• [PROBLEM TO SOLVE]:
Each entry below is to be reproduced exactly, though any pictures it holds must be omitted.

• [DATA SUPPLIED]:

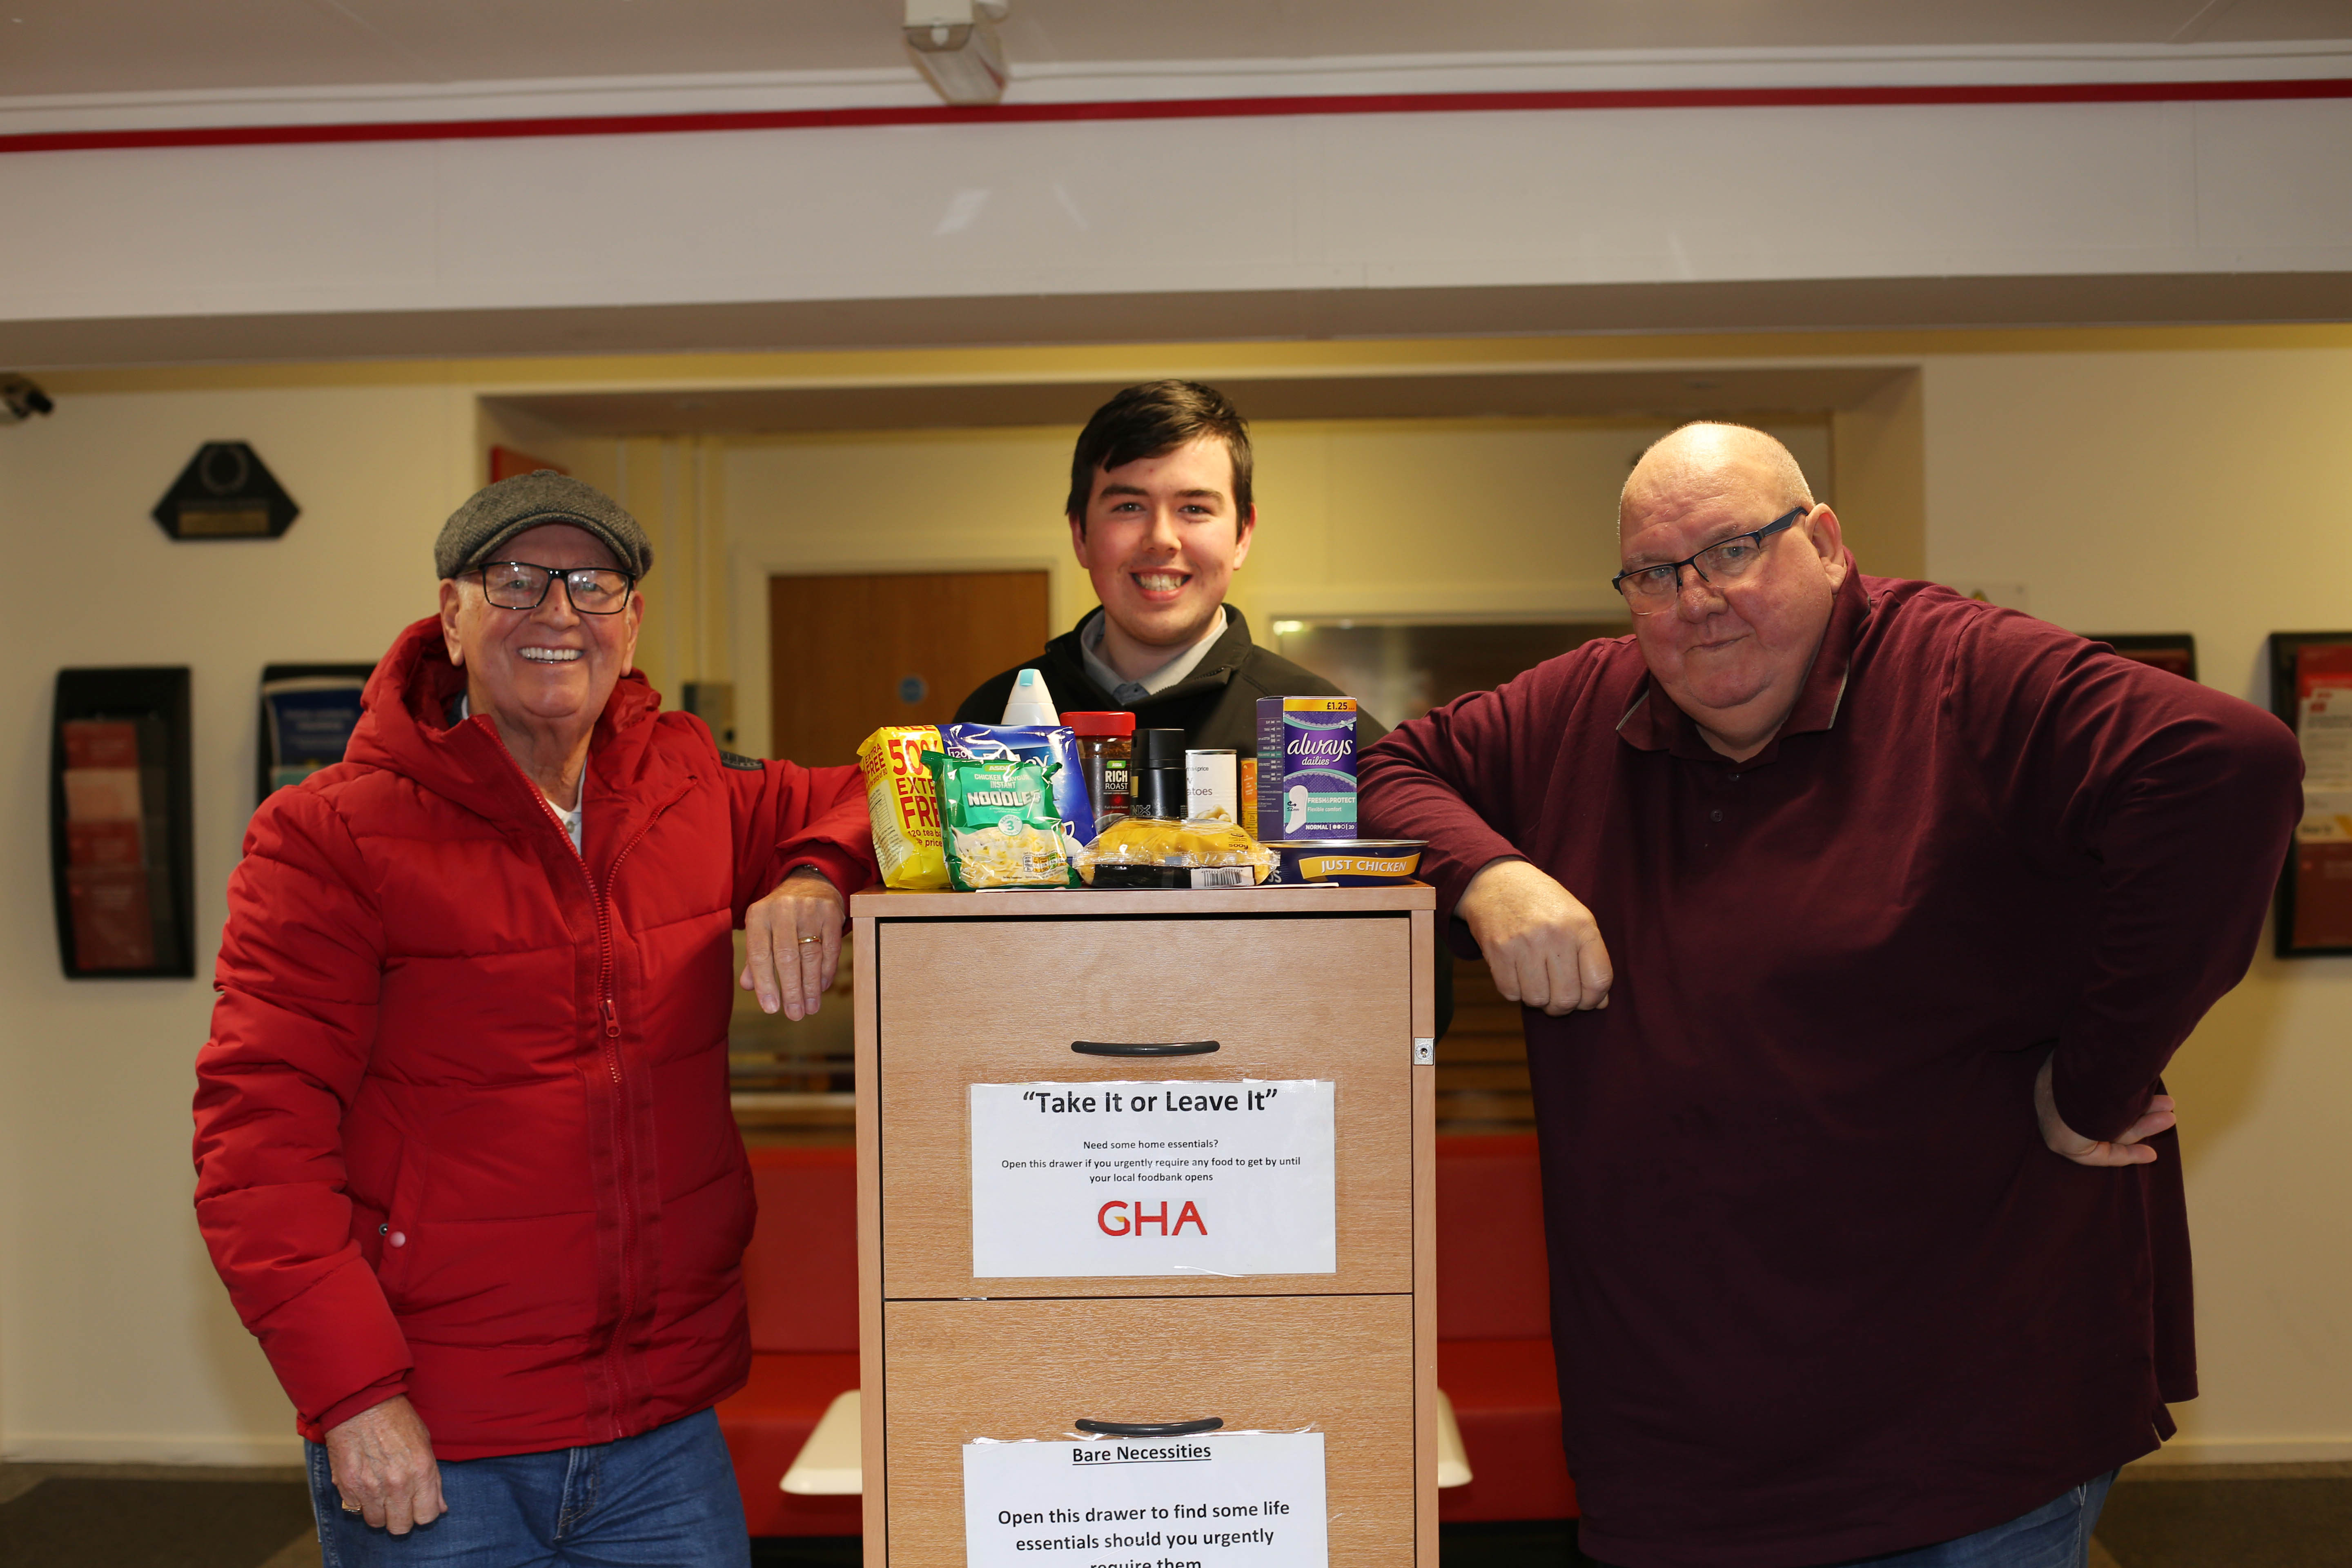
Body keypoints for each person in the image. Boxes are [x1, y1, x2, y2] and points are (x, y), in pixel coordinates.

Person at [1358, 423, 2302, 1568]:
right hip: (1676, 1454)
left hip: (1961, 1435)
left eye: (1734, 550)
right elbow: (1371, 769)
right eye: (1654, 575)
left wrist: (2096, 1083)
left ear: (1827, 543)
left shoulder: (1964, 672)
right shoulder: (1582, 708)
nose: (1696, 600)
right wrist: (1491, 876)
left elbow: (2228, 765)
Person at [193, 472, 878, 1565]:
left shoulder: (690, 787)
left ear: (632, 621)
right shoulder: (328, 838)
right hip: (436, 1438)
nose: (557, 613)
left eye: (593, 585)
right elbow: (257, 1147)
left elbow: (890, 790)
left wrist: (813, 870)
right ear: (452, 616)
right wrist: (355, 1397)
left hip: (661, 1432)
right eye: (514, 580)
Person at [954, 379, 1378, 755]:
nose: (1161, 538)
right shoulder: (990, 721)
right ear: (1080, 535)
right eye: (1129, 507)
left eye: (1194, 508)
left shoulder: (1321, 734)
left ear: (1242, 535)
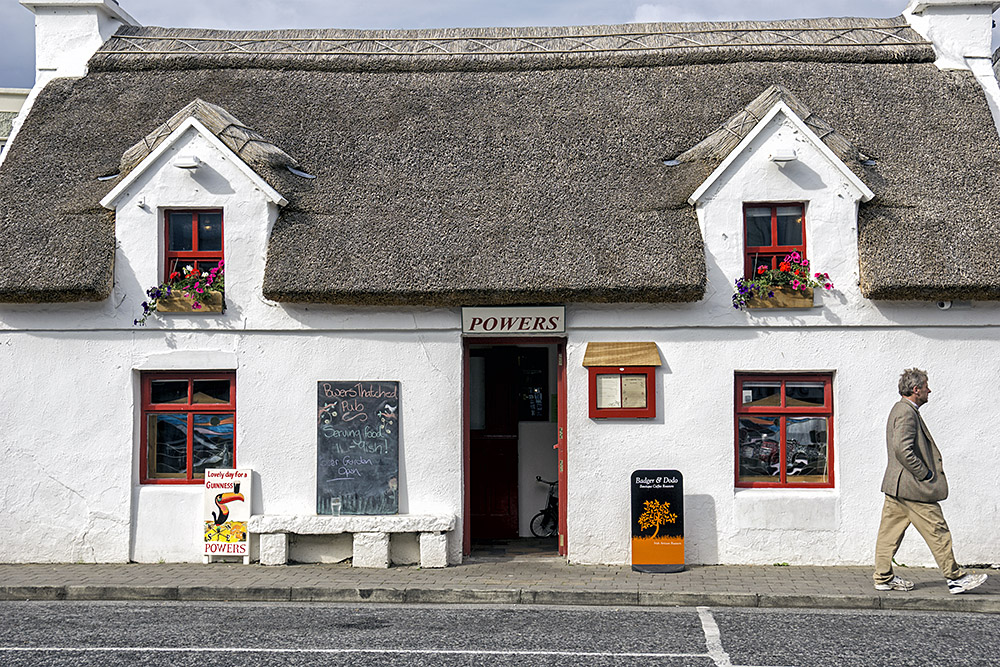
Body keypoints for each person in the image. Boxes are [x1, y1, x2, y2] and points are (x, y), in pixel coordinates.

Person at [873, 368, 988, 594]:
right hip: (913, 488)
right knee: (938, 531)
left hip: (897, 487)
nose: (929, 390)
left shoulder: (901, 409)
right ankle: (955, 578)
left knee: (889, 534)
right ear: (916, 390)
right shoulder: (906, 412)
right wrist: (925, 473)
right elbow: (903, 450)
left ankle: (883, 578)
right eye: (926, 387)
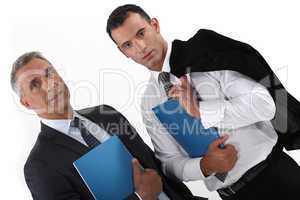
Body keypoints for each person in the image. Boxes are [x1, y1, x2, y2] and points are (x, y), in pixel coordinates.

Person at [106, 4, 300, 200]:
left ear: (154, 25)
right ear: (124, 53)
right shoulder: (149, 102)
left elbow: (265, 105)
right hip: (232, 195)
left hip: (278, 178)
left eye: (141, 33)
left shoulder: (204, 54)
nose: (140, 47)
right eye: (128, 45)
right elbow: (169, 162)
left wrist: (200, 111)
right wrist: (205, 166)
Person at [11, 51, 207, 200]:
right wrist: (142, 197)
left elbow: (155, 165)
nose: (49, 84)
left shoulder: (107, 114)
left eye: (49, 73)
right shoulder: (39, 165)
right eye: (35, 84)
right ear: (26, 103)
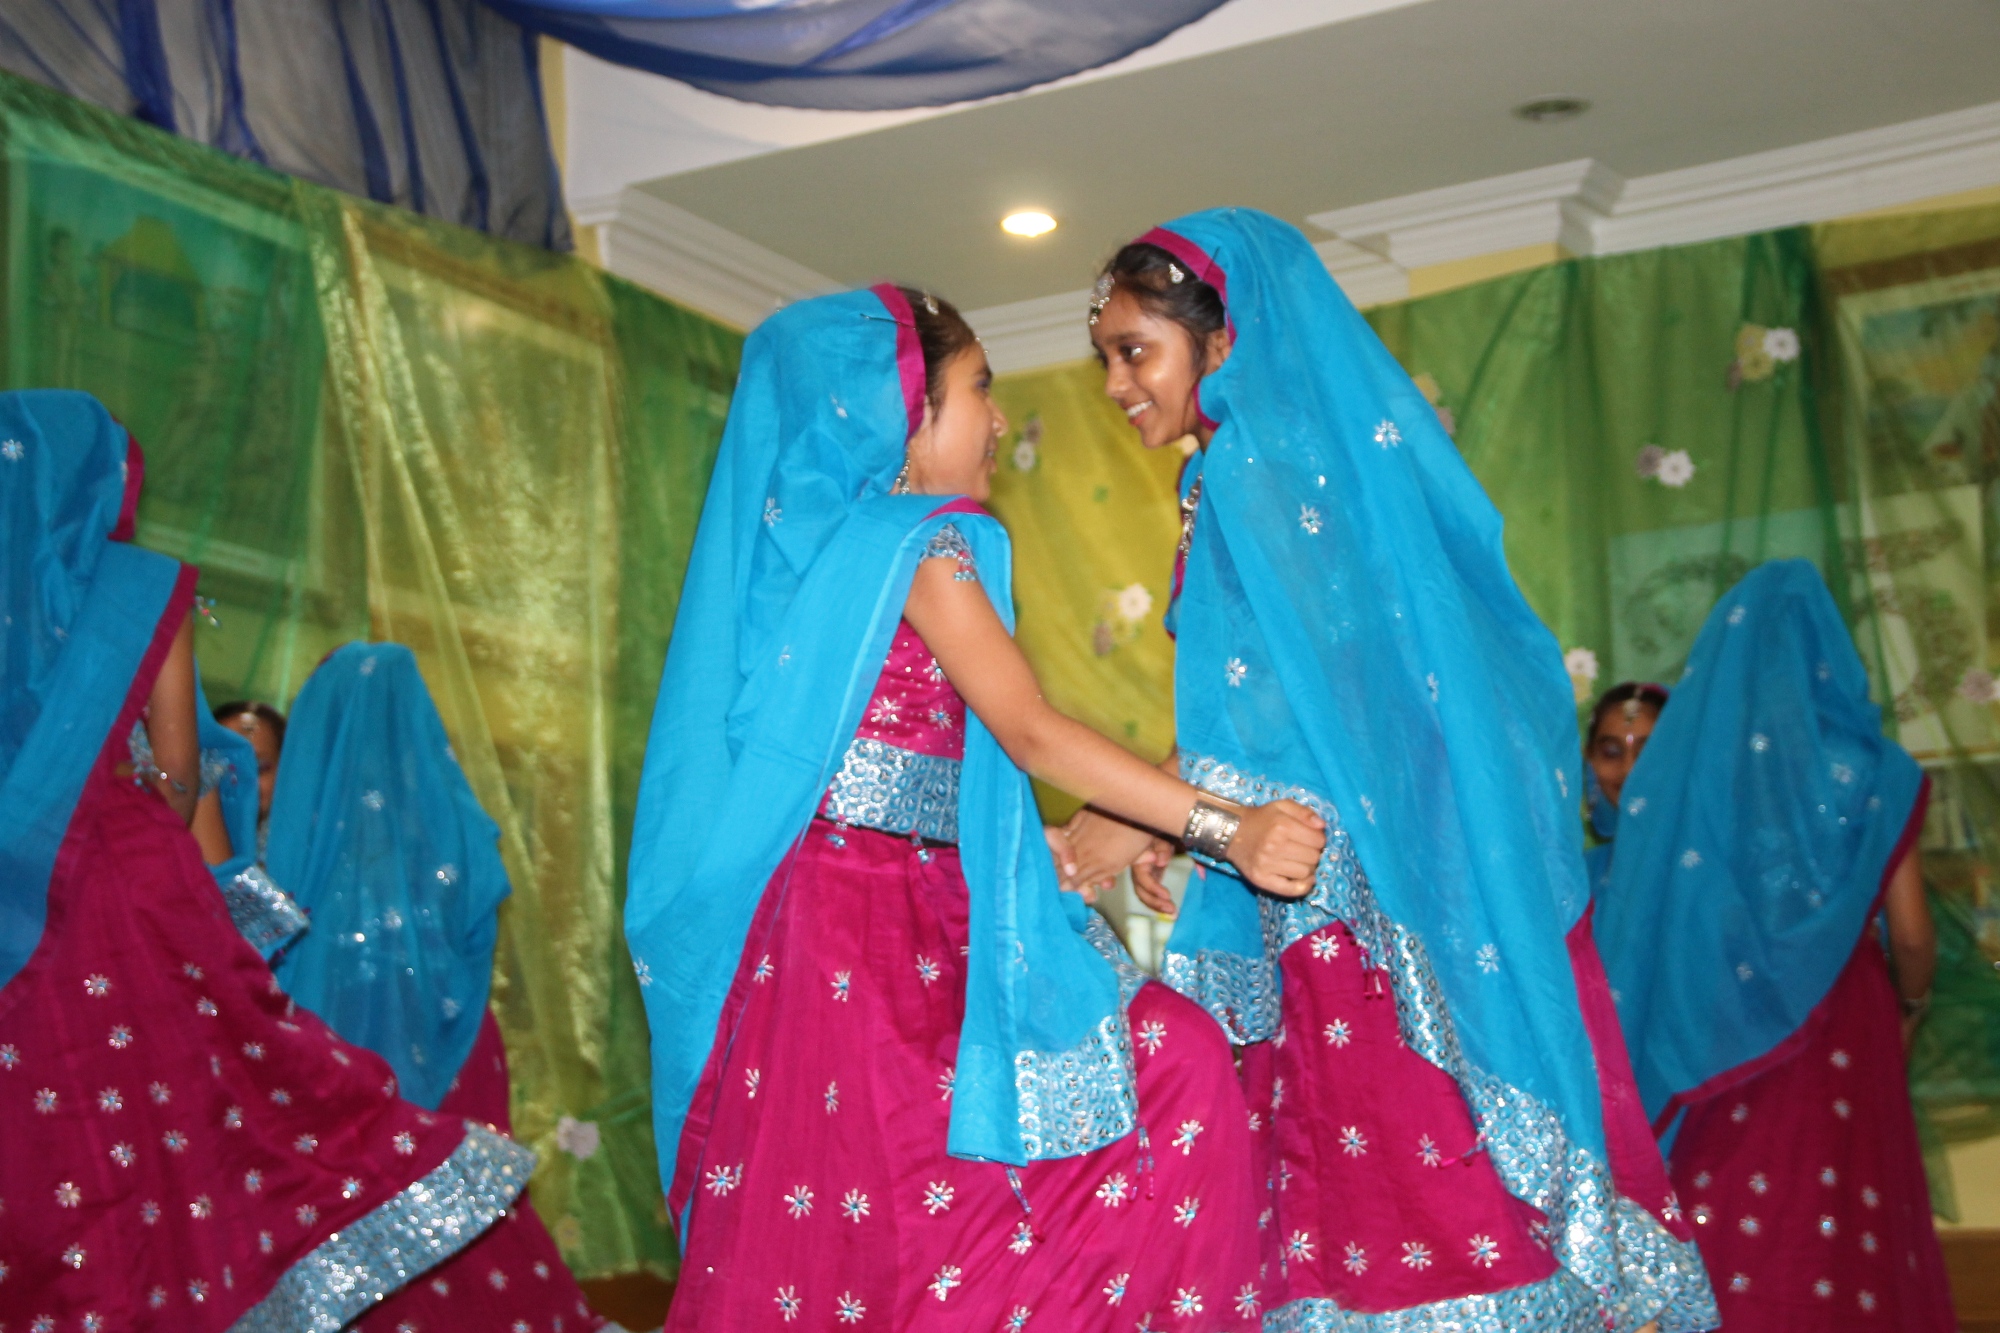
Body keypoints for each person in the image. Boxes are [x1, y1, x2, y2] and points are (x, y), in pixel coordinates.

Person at [1063, 209, 1718, 1331]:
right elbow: (1309, 695)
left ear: (1223, 345)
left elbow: (1271, 714)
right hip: (1367, 880)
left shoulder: (1246, 470)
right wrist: (1187, 822)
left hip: (1340, 905)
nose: (1117, 382)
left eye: (1136, 350)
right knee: (1417, 1177)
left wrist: (1128, 826)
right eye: (1105, 357)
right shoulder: (1280, 468)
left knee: (1387, 1202)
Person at [627, 284, 1325, 1331]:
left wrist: (1013, 837)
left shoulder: (817, 561)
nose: (996, 419)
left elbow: (859, 762)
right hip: (881, 934)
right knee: (1161, 1071)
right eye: (977, 390)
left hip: (826, 925)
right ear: (906, 416)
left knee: (889, 1218)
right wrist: (1223, 825)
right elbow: (1030, 731)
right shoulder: (928, 539)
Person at [0, 390, 534, 1329]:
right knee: (199, 1100)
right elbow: (176, 766)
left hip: (19, 902)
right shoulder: (135, 584)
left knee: (56, 1135)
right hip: (128, 870)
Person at [1592, 560, 1954, 1330]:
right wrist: (1912, 1003)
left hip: (1729, 1019)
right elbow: (1914, 933)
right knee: (1851, 1215)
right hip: (1849, 1018)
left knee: (1741, 1214)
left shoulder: (1704, 778)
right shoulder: (1880, 773)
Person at [266, 640, 605, 1332]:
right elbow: (479, 906)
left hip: (340, 1045)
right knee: (461, 1200)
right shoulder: (448, 824)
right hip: (451, 1035)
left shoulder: (304, 838)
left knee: (360, 1199)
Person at [1583, 682, 1671, 894]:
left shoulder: (1706, 873)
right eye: (1612, 752)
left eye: (1647, 752)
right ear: (1589, 759)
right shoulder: (1579, 878)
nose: (1629, 769)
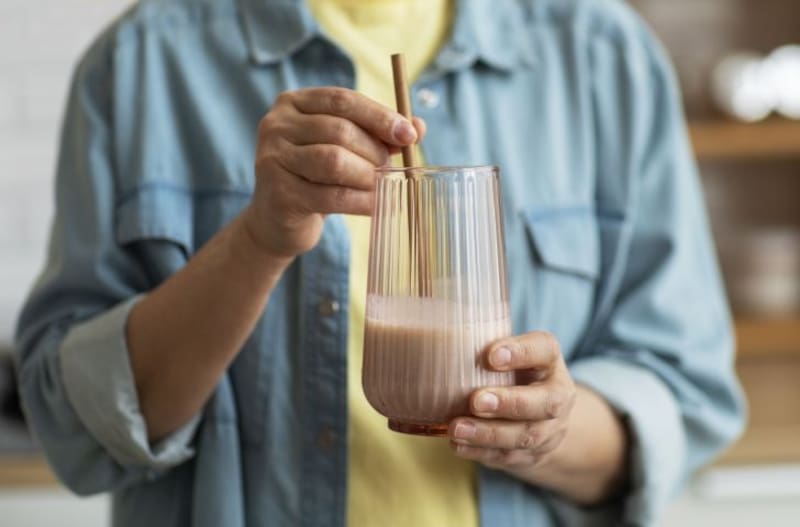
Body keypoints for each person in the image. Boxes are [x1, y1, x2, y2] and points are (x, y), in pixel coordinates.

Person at [14, 0, 745, 526]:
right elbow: (75, 424)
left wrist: (551, 430)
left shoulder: (603, 54)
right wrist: (258, 240)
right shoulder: (141, 62)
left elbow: (682, 391)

• [EXERCISE RESULT]:
Body keypoints for each person in the image. Boxes are [x1, y1, x2, y2] and points are (x, y), in pixel coordinates.

Person at [1358, 423, 2302, 1568]:
right hip: (1676, 1454)
left hip: (1961, 1435)
left eye: (1734, 550)
right elbow: (1371, 769)
right eye: (1654, 575)
left wrist: (2096, 1083)
left ear: (1827, 543)
left shoulder: (1964, 672)
right shoulder: (1582, 708)
nose: (1696, 600)
right wrist: (1491, 876)
left elbow: (2228, 765)
Person at [193, 472, 878, 1565]:
left shoulder: (690, 787)
left ear: (632, 621)
right shoulder: (328, 838)
right hip: (436, 1438)
nose: (557, 613)
left eye: (593, 585)
right elbow: (257, 1147)
left elbow: (890, 790)
left wrist: (813, 870)
right ear: (452, 616)
right wrist: (355, 1397)
left hip: (661, 1432)
right eye: (514, 580)
Person at [954, 379, 1378, 755]:
nose: (1161, 538)
right shoulder: (990, 721)
right ear: (1080, 535)
right eye: (1129, 507)
left eye: (1194, 508)
left shoulder: (1321, 734)
left ear: (1242, 535)
Body keypoints for each person in the image. Boxes are [x1, y1, x2, y2] and points are (x, y), in pixel coordinates.

Person at [873, 368, 988, 594]:
right hip: (913, 488)
right knee: (938, 531)
left hip: (897, 487)
nose: (929, 390)
left shoulder: (901, 409)
right ankle: (955, 578)
left knee: (889, 534)
right ear: (916, 390)
right shoulder: (906, 412)
right wrist: (925, 473)
right elbow: (903, 450)
left ankle: (883, 578)
right eye: (926, 387)
Body keypoints for each person in the image. Boxes are [x1, y1, x2, y2] and points are (x, y), in pixel coordinates.

Person at [106, 4, 300, 200]:
left ear: (154, 25)
right ear: (124, 53)
right shoulder: (149, 102)
left elbow: (265, 105)
right hip: (232, 195)
left hip: (278, 178)
left eye: (141, 33)
left shoulder: (204, 54)
nose: (140, 47)
right eye: (128, 45)
right elbow: (169, 162)
left wrist: (200, 111)
right wrist: (205, 166)
Person at [11, 51, 207, 200]:
right wrist: (142, 197)
left elbow: (155, 165)
nose: (49, 84)
left shoulder: (107, 114)
left eye: (49, 73)
right shoulder: (39, 165)
right eye: (35, 84)
right ear: (26, 103)
Body keypoints for each person in the image. Boxes are [x1, y1, x2, y2] and points are (x, y), in pixel coordinates.

Person at [1063, 209, 1718, 1331]:
right elbow: (1309, 695)
left ear: (1223, 345)
left elbow: (1271, 714)
right hip: (1367, 880)
left shoulder: (1246, 470)
right wrist: (1187, 822)
left hip: (1340, 905)
nose: (1117, 382)
left eye: (1136, 350)
right knee: (1417, 1177)
left wrist: (1128, 826)
right eye: (1105, 357)
right shoulder: (1280, 468)
left knee: (1387, 1202)
Person at [627, 284, 1325, 1331]:
left wrist: (1013, 837)
left shoulder: (817, 561)
nose: (996, 419)
left elbow: (859, 762)
right hip: (881, 934)
right knee: (1161, 1071)
right eye: (977, 390)
left hip: (826, 925)
right ear: (906, 416)
left knee: (889, 1218)
right wrist: (1223, 825)
right elbow: (1030, 731)
right shoulder: (928, 539)
Person at [0, 390, 534, 1329]:
right knee: (199, 1100)
right elbow: (176, 766)
left hip: (19, 902)
right shoulder: (135, 584)
left knee: (56, 1135)
right hip: (128, 870)
Person at [1592, 560, 1954, 1330]:
right wrist: (1912, 1003)
left hip: (1729, 1019)
right elbow: (1914, 933)
right knee: (1851, 1215)
right hip: (1849, 1018)
left knee: (1741, 1214)
left shoulder: (1704, 778)
right shoulder: (1880, 773)
Person at [266, 640, 605, 1332]:
right elbow: (479, 906)
left hip: (340, 1045)
right knee: (461, 1200)
right shoulder: (448, 824)
right hip: (451, 1035)
left shoulder: (304, 838)
left knee: (360, 1199)
Person at [1583, 682, 1671, 894]:
left shoulder: (1706, 873)
right eye: (1612, 752)
left eye: (1647, 752)
right ear: (1589, 759)
right shoulder: (1579, 878)
nose: (1629, 769)
Body keypoints for each person in the image. Boxes are [x1, y1, x2, y2] and points are (x, y), in pixel coordinates.

Person at [14, 0, 745, 526]:
right elbow: (75, 424)
left wrist: (551, 430)
left shoulder: (603, 54)
right wrist: (258, 240)
right shoulder: (141, 62)
left elbow: (682, 391)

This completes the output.